Le cœur de l’îlot change ensuite de physionomie. En effet, l’ensemble de la surface observée est littéralement recouvert d’une épaisse couche de marne jaune empreinte de traces de foyers, de fosses et d’une nouvelle petite voie de circulation, au nord du grand bâtiment, alors détruit, composée également de petits éclats de calcaire compactés. Un dépotoir de boucherie constitué d’un amas de fragments de bas de pattes en connexion, de chevilles osseuses de cornes, essentiellement de bovidé, et de nombreux fragments de céramiques, entre autres, date cet abandon du secteur du début du XVsiècle. Cette modification profonde de l’état des lieux est probablement attribuable aux jacobins restructurant leur enclos.

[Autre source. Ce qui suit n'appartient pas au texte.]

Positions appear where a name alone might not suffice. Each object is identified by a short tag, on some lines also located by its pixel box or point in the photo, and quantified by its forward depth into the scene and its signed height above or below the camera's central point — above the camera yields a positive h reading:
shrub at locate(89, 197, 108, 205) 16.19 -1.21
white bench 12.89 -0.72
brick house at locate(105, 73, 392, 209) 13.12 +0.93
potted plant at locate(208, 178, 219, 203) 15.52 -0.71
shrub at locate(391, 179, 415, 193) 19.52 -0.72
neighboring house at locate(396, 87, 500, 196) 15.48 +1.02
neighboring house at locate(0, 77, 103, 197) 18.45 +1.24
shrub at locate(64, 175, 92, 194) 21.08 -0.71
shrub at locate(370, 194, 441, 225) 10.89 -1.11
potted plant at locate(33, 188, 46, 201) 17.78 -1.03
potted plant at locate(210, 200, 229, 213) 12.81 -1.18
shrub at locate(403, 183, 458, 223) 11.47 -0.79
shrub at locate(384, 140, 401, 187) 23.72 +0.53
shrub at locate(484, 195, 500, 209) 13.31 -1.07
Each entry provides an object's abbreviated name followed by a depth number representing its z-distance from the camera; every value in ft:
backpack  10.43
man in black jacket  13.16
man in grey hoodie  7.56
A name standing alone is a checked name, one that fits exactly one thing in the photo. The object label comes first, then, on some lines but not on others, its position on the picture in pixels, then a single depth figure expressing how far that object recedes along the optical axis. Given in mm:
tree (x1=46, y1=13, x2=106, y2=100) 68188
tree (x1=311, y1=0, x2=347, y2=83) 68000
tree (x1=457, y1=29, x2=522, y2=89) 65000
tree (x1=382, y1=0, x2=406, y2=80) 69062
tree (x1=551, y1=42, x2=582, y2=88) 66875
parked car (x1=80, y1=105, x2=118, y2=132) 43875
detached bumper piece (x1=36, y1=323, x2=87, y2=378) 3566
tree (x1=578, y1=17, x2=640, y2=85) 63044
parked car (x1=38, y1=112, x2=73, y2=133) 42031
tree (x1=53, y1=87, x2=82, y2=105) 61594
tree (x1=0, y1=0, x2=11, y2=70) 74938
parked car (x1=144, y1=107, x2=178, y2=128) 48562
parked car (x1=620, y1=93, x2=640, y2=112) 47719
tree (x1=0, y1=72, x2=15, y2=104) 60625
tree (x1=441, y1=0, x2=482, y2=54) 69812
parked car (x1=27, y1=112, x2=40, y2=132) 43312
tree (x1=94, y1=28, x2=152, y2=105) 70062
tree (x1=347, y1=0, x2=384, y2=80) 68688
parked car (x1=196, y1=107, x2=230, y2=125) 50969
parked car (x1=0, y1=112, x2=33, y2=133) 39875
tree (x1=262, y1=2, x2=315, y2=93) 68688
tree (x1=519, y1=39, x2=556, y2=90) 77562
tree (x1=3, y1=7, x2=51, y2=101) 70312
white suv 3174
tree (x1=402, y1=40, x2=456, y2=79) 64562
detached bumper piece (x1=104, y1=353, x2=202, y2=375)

Le départ forcé des religieux marque une nouvelle transformation de l’îlot dès la deuxième moitié du XVIe siècle. Une grande partie de l’aire fouillée est recouverte par un apport massif de sédiment limoneux, transformant définitivement la fonction de cet espace en zone de jardins. Ces niveaux sont riches en matériels résiduels caractéristiques d’une fourchette chronologique large s’étendant du XVIe au XXe siècle. En bordure de la rue Alcide d’Orbigny, de nouvelles constructions correspondant à des unités d’habitat voient le jour. La rue Neuve, plus tard rue Saint-Dominique, est percée et scinde le vaste îlot en deux. Des limites parcellaires sont clairement marquées par des murs qui perdureront pour certaines jusqu’à notre intervention. Selon les sources iconographiques et écrites, la zone nord de l’emprise de fouille correspond à l’hôtel particulier du « Petit Louvre », dont il ne reste aujourd’hui qu’une façade arrière du XVIIIe siècle, conservée malgré tout dans le projet immobilier.  La zone sud, quant à elle, est occupée successivement par les jardins d’une boucherie, d’une raffinerie et enfin par le couvent des carmélites. Le long de la rue Alcide d’Orbigny, les habitats subissent de nombreuses modifications jusqu’à l’édification, en 1865, d’une chapelle et le creusement d’une cave sous-jacente lors de l’établissement des Petites Sœurs des Pauvres. Cette configuration perdurera jusqu’à la mise en place du projet immobilier.